One search engine’s desktop searching software decided to traverse few meta-links to RSS feeds on our pages. It encountered & escape sequence in links (well, HTML standard way to write ampersand everywhere, even in links), and decided that this must be some error, did not unescape it, and followed the link. This resulted in non-RSS page with meta link to RSS embedded. All the usual web links “a=b&c=d” became “a=b&c=d” – what ended up as options ignored, non-RSS versions of pages given, meta links with newly generated RSS links (with all the & spam) embedded, and the desktop indexing software happily ended up in recursion & loop.
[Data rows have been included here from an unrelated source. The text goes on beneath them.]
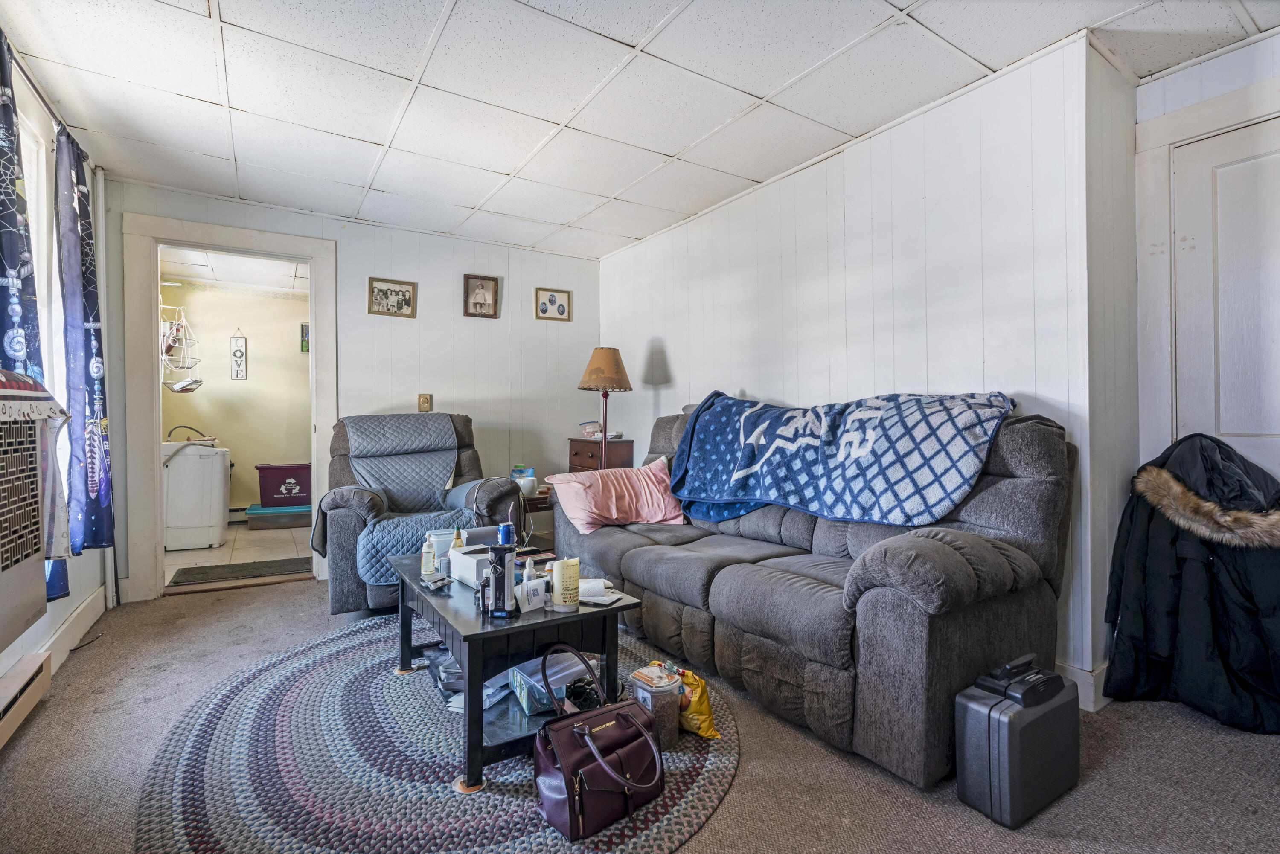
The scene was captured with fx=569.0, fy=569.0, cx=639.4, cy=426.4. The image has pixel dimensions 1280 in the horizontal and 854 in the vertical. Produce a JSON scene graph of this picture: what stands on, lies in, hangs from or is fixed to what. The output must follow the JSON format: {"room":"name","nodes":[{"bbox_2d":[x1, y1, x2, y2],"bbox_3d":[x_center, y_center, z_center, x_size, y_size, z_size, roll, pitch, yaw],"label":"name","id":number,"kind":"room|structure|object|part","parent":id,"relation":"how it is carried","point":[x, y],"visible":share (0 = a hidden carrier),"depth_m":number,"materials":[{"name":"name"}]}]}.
{"room":"living room","nodes":[
{"label":"living room","id":0,"kind":"room"},
{"bbox_2d":[0,32,115,698],"bbox_3d":[-1.796,-0.185,1.166,0.138,2.476,4.924,0,0,-33],"label":"left wall","id":1,"kind":"structure","parent":0,"point":[78,598],"depth_m":2.48,"materials":[{"name":"white paint"}]},
{"bbox_2d":[0,651,52,748],"bbox_3d":[-1.783,0.949,1.327,0.067,0.152,1.853,0,0,-33],"label":"baseboard heater","id":2,"kind":"object","parent":1,"relation":"attached to","point":[41,666],"visible":1,"depth_m":1.98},
{"bbox_2d":[0,369,66,642],"bbox_3d":[-1.908,0.245,1.476,0.405,0.793,0.842,0,0,-33],"label":"wall heater","id":3,"kind":"object","parent":1,"relation":"attached to","point":[38,544],"visible":1,"depth_m":1.69,"materials":[{"name":"white metal"}]},
{"bbox_2d":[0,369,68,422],"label":"cloth","id":4,"kind":"object","parent":3,"relation":"on","point":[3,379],"visible":0.99,"depth_m":1.70,"materials":[{"name":"fabric"}]},
{"bbox_2d":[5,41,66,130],"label":"curtain rod","id":5,"kind":"object","parent":1,"relation":"attached to","point":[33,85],"visible":0.61,"depth_m":2.15,"materials":[{"name":"black metal"}]},
{"bbox_2d":[0,32,67,605],"bbox_3d":[-2.154,-0.344,1.948,0.099,1.913,0.521,0,0,-33],"label":"curtain","id":6,"kind":"object","parent":5,"relation":"hanging from","point":[1,53],"visible":0.56,"depth_m":1.97,"materials":[{"name":"blue fabric"}]},
{"bbox_2d":[53,122,113,564],"bbox_3d":[-2.596,-0.357,2.664,0.109,1.896,0.509,0,0,-33],"label":"curtain","id":7,"kind":"object","parent":5,"relation":"hanging from","point":[83,235],"visible":0.9,"depth_m":2.59,"materials":[{"name":"blue fabric"}]},
{"bbox_2d":[15,101,70,520],"bbox_3d":[-2.408,-0.384,2.093,0.139,1.740,1.165,0,0,-33],"label":"window","id":8,"kind":"structure","parent":1,"relation":"in","point":[33,165],"depth_m":2.45,"materials":[{"name":"white"}]},
{"bbox_2d":[42,584,105,671],"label":"baseboard","id":9,"kind":"structure","parent":1,"relation":"attached to","point":[86,603],"depth_m":2.70,"materials":[{"name":"white paint"}]},
{"bbox_2d":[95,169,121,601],"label":"pipe","id":10,"kind":"object","parent":1,"relation":"attached to","point":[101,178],"visible":0.76,"depth_m":3.24,"materials":[{"name":"white"}]},
{"bbox_2d":[158,245,309,294],"bbox_3d":[-3.411,-1.465,4.725,2.203,0.104,2.757,0,0,-33],"label":"laundry room ceiling","id":11,"kind":"structure","parent":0,"point":[224,274],"depth_m":5.18,"materials":[{"name":"white tile"}]},
{"bbox_2d":[158,278,311,512],"bbox_3d":[-4.082,-0.212,5.956,2.327,2.446,0.125,0,0,-33],"label":"laundry room wall","id":12,"kind":"structure","parent":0,"point":[259,362],"depth_m":5.87,"materials":[{"name":"paint"}]},
{"bbox_2d":[158,300,203,391],"bbox_3d":[-4.205,-0.748,5.143,0.384,0.904,0.523,0,0,-33],"label":"basket","id":13,"kind":"object","parent":12,"relation":"attached to","point":[189,382],"visible":0.73,"depth_m":5.12,"materials":[{"name":"white metal"}]},
{"bbox_2d":[229,329,247,379],"bbox_3d":[-4.154,-0.739,5.898,0.123,0.551,0.030,0,0,-33],"label":"wall hanging","id":14,"kind":"object","parent":12,"relation":"attached to","point":[236,342],"visible":0.99,"depth_m":5.89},
{"bbox_2d":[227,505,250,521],"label":"baseboard heater","id":15,"kind":"object","parent":12,"relation":"attached to","point":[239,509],"visible":0.37,"depth_m":5.84,"materials":[{"name":"white metal"}]},
{"bbox_2d":[299,322,310,353],"bbox_3d":[-3.527,-0.936,6.144,0.215,0.312,0.032,0,0,-33],"label":"picture","id":16,"kind":"object","parent":12,"relation":"attached to","point":[304,350],"visible":0.41,"depth_m":6.09},
{"bbox_2d":[161,521,311,584],"bbox_3d":[-3.384,1.050,5.006,2.221,0.100,2.500,0,0,-33],"label":"laundry floor","id":17,"kind":"structure","parent":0,"point":[224,551],"depth_m":4.62,"materials":[{"name":"beige tile"}]},
{"bbox_2d":[161,438,231,551],"bbox_3d":[-3.911,0.544,4.965,0.606,0.944,0.597,0,0,-33],"label":"washing machine","id":18,"kind":"object","parent":17,"relation":"on","point":[209,519],"visible":0.82,"depth_m":4.75,"materials":[{"name":"white plastic"}]},
{"bbox_2d":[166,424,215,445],"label":"hose","id":19,"kind":"object","parent":18,"relation":"on","point":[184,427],"visible":0.56,"depth_m":4.98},
{"bbox_2d":[167,556,308,586],"bbox_3d":[-2.770,1.013,4.022,0.812,0.012,0.488,0,0,-33],"label":"doormat","id":20,"kind":"object","parent":17,"relation":"on","point":[216,566],"visible":0.96,"depth_m":3.96,"materials":[{"name":"carpet"}]},
{"bbox_2d":[244,503,311,530],"bbox_3d":[-3.574,0.902,5.762,0.634,0.189,0.373,0,0,-33],"label":"green storage bin","id":21,"kind":"object","parent":17,"relation":"on","point":[296,514],"visible":0.77,"depth_m":5.58,"materials":[{"name":"plastic"}]},
{"bbox_2d":[256,462,312,507],"bbox_3d":[-3.618,0.604,5.941,0.598,0.397,0.412,0,0,-22],"label":"bin","id":22,"kind":"object","parent":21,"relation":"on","point":[289,491],"visible":0.88,"depth_m":5.75,"materials":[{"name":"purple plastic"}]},
{"bbox_2d":[102,176,599,604],"bbox_3d":[-1.771,-0.202,4.113,3.215,2.450,0.128,0,0,-33],"label":"back wall","id":23,"kind":"structure","parent":0,"point":[419,280],"depth_m":4.18,"materials":[{"name":"paint"}]},
{"bbox_2d":[117,211,337,604],"bbox_3d":[-2.567,-0.078,3.674,1.149,2.225,0.189,0,0,-33],"label":"door frame","id":24,"kind":"structure","parent":23,"relation":"attached to","point":[314,362],"depth_m":3.42,"materials":[{"name":"white paint"}]},
{"bbox_2d":[367,276,417,317],"bbox_3d":[-1.749,-0.902,4.016,0.300,0.248,0.027,0,0,-33],"label":"framed picture","id":25,"kind":"object","parent":23,"relation":"attached to","point":[384,297],"visible":0.98,"depth_m":4.01},
{"bbox_2d":[416,393,431,411],"bbox_3d":[-1.567,-0.171,4.140,0.081,0.138,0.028,0,0,-33],"label":"light switch","id":26,"kind":"object","parent":23,"relation":"attached to","point":[426,399],"visible":0.98,"depth_m":4.13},
{"bbox_2d":[462,273,500,318],"bbox_3d":[-1.207,-0.982,4.318,0.250,0.309,0.036,0,0,-33],"label":"framed picture","id":27,"kind":"object","parent":23,"relation":"attached to","point":[484,297],"visible":0.99,"depth_m":4.31,"materials":[{"name":"brown wood"}]},
{"bbox_2d":[535,286,572,321],"bbox_3d":[-0.706,-0.994,4.641,0.277,0.246,0.026,0,0,-33],"label":"framed picture","id":28,"kind":"object","parent":23,"relation":"attached to","point":[562,312],"visible":0.99,"depth_m":4.64},
{"bbox_2d":[0,572,1279,853],"bbox_3d":[-0.071,1.077,1.934,4.055,0.101,5.373,0,0,-33],"label":"carpet floor","id":29,"kind":"structure","parent":0,"point":[241,609],"depth_m":1.71,"materials":[{"name":"carpet"}]},
{"bbox_2d":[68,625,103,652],"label":"cord","id":30,"kind":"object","parent":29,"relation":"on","point":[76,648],"visible":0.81,"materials":[{"name":"black rubber"}]},
{"bbox_2d":[314,412,519,613],"bbox_3d":[-1.316,0.467,3.410,1.003,1.076,1.060,0,0,-33],"label":"recliner","id":31,"kind":"object","parent":29,"relation":"on","point":[336,571],"visible":0.55,"depth_m":3.14,"materials":[{"name":"grey fabric"}]},
{"bbox_2d":[346,412,491,589],"bbox_3d":[-1.295,0.357,3.396,0.779,0.792,1.025,0,0,-33],"label":"cover","id":32,"kind":"object","parent":31,"relation":"on","point":[371,579],"visible":0.79,"depth_m":3.39,"materials":[{"name":"grey fabric"}]},
{"bbox_2d":[135,614,738,853],"bbox_3d":[-0.657,1.031,2.127,1.924,0.013,2.078,0,0,-33],"label":"braided rug","id":33,"kind":"object","parent":29,"relation":"on","point":[336,648],"visible":0.75,"depth_m":1.68,"materials":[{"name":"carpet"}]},
{"bbox_2d":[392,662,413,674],"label":"furniture coaster","id":34,"kind":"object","parent":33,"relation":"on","point":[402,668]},
{"bbox_2d":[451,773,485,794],"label":"furniture coaster","id":35,"kind":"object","parent":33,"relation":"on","point":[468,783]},
{"bbox_2d":[392,553,641,795],"bbox_3d":[-0.526,0.807,2.164,0.629,0.425,1.126,0,0,-33],"label":"coffee table","id":36,"kind":"object","parent":33,"relation":"on","point":[472,676],"visible":0.63,"depth_m":1.81,"materials":[{"name":"black wood"}]},
{"bbox_2d":[420,533,437,576],"bbox_3d":[-0.845,0.513,2.281,0.051,0.152,0.050,0,0,-33],"label":"bottle","id":37,"kind":"object","parent":36,"relation":"on","point":[429,561],"visible":1,"depth_m":2.26,"materials":[{"name":"white plastic"}]},
{"bbox_2d":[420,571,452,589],"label":"packet","id":38,"kind":"object","parent":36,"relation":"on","point":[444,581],"visible":0.99,"depth_m":2.08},
{"bbox_2d":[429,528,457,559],"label":"plastic container","id":39,"kind":"object","parent":36,"relation":"on","point":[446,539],"visible":0.48,"depth_m":2.40,"materials":[{"name":"plastic"}]},
{"bbox_2d":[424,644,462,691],"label":"bag","id":40,"kind":"object","parent":36,"relation":"in","point":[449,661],"visible":0.38,"depth_m":2.14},
{"bbox_2d":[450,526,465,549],"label":"bottle","id":41,"kind":"object","parent":36,"relation":"on","point":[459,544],"visible":0.41,"depth_m":2.28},
{"bbox_2d":[427,645,512,713],"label":"paper stack","id":42,"kind":"object","parent":36,"relation":"in","point":[459,705],"visible":0.32,"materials":[{"name":"paper"}]},
{"bbox_2d":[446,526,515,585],"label":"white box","id":43,"kind":"object","parent":36,"relation":"on","point":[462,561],"visible":0.58,"depth_m":2.18,"materials":[{"name":"white cardboard"}]},
{"bbox_2d":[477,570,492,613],"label":"small bottle","id":44,"kind":"object","parent":36,"relation":"on","point":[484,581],"visible":0.91,"depth_m":1.81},
{"bbox_2d":[485,540,518,617],"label":"work light","id":45,"kind":"object","parent":36,"relation":"on","point":[499,548],"visible":1,"depth_m":1.78,"materials":[{"name":"black plastic"}]},
{"bbox_2d":[497,521,515,546],"bbox_3d":[-0.508,0.442,2.161,0.063,0.152,0.060,0,0,-33],"label":"blue can","id":46,"kind":"object","parent":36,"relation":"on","point":[507,529],"visible":0.61,"depth_m":2.14,"materials":[{"name":"blue metal"}]},
{"bbox_2d":[521,556,536,585],"bbox_3d":[-0.390,0.522,2.004,0.043,0.127,0.042,0,0,-33],"label":"small bottle","id":47,"kind":"object","parent":36,"relation":"on","point":[527,579],"visible":0.57,"depth_m":1.99,"materials":[{"name":"plastic"}]},
{"bbox_2d":[516,576,549,613],"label":"paper card","id":48,"kind":"object","parent":36,"relation":"on","point":[532,591],"visible":0.99,"depth_m":1.83,"materials":[{"name":"white paper"}]},
{"bbox_2d":[510,650,597,714],"bbox_3d":[-0.281,0.845,1.919,0.266,0.126,0.203,0,0,-33],"label":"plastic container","id":49,"kind":"object","parent":36,"relation":"in","point":[537,676],"visible":0.61,"depth_m":1.85,"materials":[{"name":"clear plastic"}]},
{"bbox_2d":[551,556,581,612],"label":"candle","id":50,"kind":"object","parent":36,"relation":"on","point":[564,581],"visible":0.99,"depth_m":1.84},
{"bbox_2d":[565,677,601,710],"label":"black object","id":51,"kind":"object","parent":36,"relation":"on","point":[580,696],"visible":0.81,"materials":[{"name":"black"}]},
{"bbox_2d":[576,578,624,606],"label":"paper","id":52,"kind":"object","parent":36,"relation":"on","point":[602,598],"visible":0.84,"depth_m":1.96,"materials":[{"name":"white paper"}]},
{"bbox_2d":[532,648,665,841],"bbox_3d":[-0.110,0.840,1.553,0.366,0.378,0.197,0,0,-33],"label":"handbag","id":53,"kind":"object","parent":33,"relation":"on","point":[632,720],"visible":0.99,"depth_m":1.50,"materials":[{"name":"leather"}]},
{"bbox_2d":[627,663,680,747],"bbox_3d":[0.053,0.915,1.869,0.144,0.218,0.157,0,0,-33],"label":"plastic container","id":54,"kind":"object","parent":33,"relation":"on","point":[640,686],"visible":0.76,"depth_m":1.81,"materials":[{"name":"clear plastic"}]},
{"bbox_2d":[672,666,719,740],"bbox_3d":[0.169,0.920,1.924,0.124,0.198,0.220,0,0,-33],"label":"yellow bag","id":55,"kind":"object","parent":33,"relation":"on","point":[707,713],"visible":0.79,"depth_m":1.87,"materials":[{"name":"yellow plastic"}]},
{"bbox_2d":[520,488,554,546],"bbox_3d":[-0.768,0.760,4.134,0.504,0.513,0.482,0,0,-33],"label":"side table","id":56,"kind":"object","parent":29,"relation":"on","point":[532,506],"visible":0.26,"depth_m":3.97,"materials":[{"name":"brown wood"}]},
{"bbox_2d":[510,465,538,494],"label":"container","id":57,"kind":"object","parent":56,"relation":"on","point":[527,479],"visible":0.87,"depth_m":4.06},
{"bbox_2d":[567,437,634,473],"bbox_3d":[-0.314,0.544,4.575,0.373,0.855,0.461,0,0,-33],"label":"wooden chest","id":58,"kind":"object","parent":29,"relation":"on","point":[587,459],"visible":0.35,"depth_m":4.43,"materials":[{"name":"brown wood"}]},
{"bbox_2d":[578,420,602,437],"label":"plastic bag","id":59,"kind":"object","parent":58,"relation":"on","point":[589,432],"visible":0.94,"depth_m":4.57,"materials":[{"name":"clear plastic"}]},
{"bbox_2d":[576,346,632,467],"bbox_3d":[-0.248,0.061,4.062,0.377,1.225,0.379,0,0,-33],"label":"table lamp","id":60,"kind":"object","parent":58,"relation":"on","point":[589,382],"visible":0.93,"depth_m":3.96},
{"bbox_3d":[-0.255,-0.409,4.056,0.423,0.304,0.408,0,0,-33],"label":"lamp shade","id":61,"kind":"part","parent":60,"relation":"part of","materials":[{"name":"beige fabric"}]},
{"bbox_2d":[548,400,1075,788],"bbox_3d":[0.533,0.477,2.706,0.987,1.086,2.337,0,0,-33],"label":"sofa","id":62,"kind":"object","parent":29,"relation":"on","point":[722,579],"visible":0.81,"depth_m":1.93,"materials":[{"name":"grey fabric"}]},
{"bbox_2d":[545,460,688,533],"bbox_3d":[-0.119,0.389,3.202,0.723,0.331,0.365,0,0,-33],"label":"pink pillow","id":63,"kind":"object","parent":62,"relation":"on","point":[615,511],"visible":0.98,"depth_m":3.10,"materials":[{"name":"pink fabric"}]},
{"bbox_2d":[666,387,1012,528],"bbox_3d":[0.790,0.141,2.643,0.614,0.565,1.525,0,0,-33],"label":"blue blanket","id":64,"kind":"object","parent":62,"relation":"on","point":[732,491],"visible":0.96,"depth_m":2.37,"materials":[{"name":"blue fabric"}]},
{"bbox_2d":[955,652,1080,828],"bbox_3d":[1.071,0.852,1.620,0.371,0.360,0.186,0,0,-33],"label":"black case","id":65,"kind":"object","parent":29,"relation":"on","point":[995,770],"visible":0.99,"depth_m":1.53,"materials":[{"name":"plastic"}]},
{"bbox_2d":[1102,432,1279,732],"bbox_3d":[2.073,0.530,2.011,0.577,0.970,0.642,0,0,-33],"label":"black coat","id":66,"kind":"object","parent":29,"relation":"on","point":[1178,559],"visible":0.91,"depth_m":1.98,"materials":[{"name":"black fabric"}]},
{"bbox_2d":[0,0,1279,258],"bbox_3d":[-0.057,-1.461,1.976,3.945,0.103,5.331,0,0,-33],"label":"ceiling","id":67,"kind":"structure","parent":0,"point":[622,36],"depth_m":2.35,"materials":[{"name":"white tile"}]},
{"bbox_2d":[594,32,1117,706],"bbox_3d":[0.725,-0.202,3.483,0.133,2.449,3.437,0,0,-33],"label":"right wall","id":68,"kind":"structure","parent":0,"point":[682,367],"depth_m":2.58,"materials":[{"name":"white paint"}]},
{"bbox_2d":[1053,660,1109,712],"bbox_3d":[1.452,0.959,2.455,0.217,0.131,1.032,0,0,-33],"label":"baseboard","id":69,"kind":"structure","parent":68,"relation":"attached to","point":[1078,681],"depth_m":2.09,"materials":[{"name":"white paint"}]},
{"bbox_2d":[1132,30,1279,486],"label":"door wall","id":70,"kind":"structure","parent":0,"point":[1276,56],"depth_m":2.25,"materials":[{"name":"white paint"}]},
{"bbox_2d":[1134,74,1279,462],"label":"door frame","id":71,"kind":"structure","parent":70,"relation":"attached to","point":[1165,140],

This has resulted in additional gigabit of traffic from users using the product. As it was generally end-of-year decline of load, we didn’t feel it too much, but still, it raised awareness of the issue:
Never have infinite links, as there will be some product which might follow them infinitely.
Put that product on many PCs of regular users (oh yay, thats status quo) and very nice unintentional DDoS happens.
Every link written on website has to be normalized, canonized, unknown options stripped, known options ordered and filtered.
Especially, if such link is written on every page on the site. Then even standards ignorant or buggy products will not end up doing crazy loops. And by the way, let’s welcome the desktop indexing software to the stack of buggy clients we have to care about.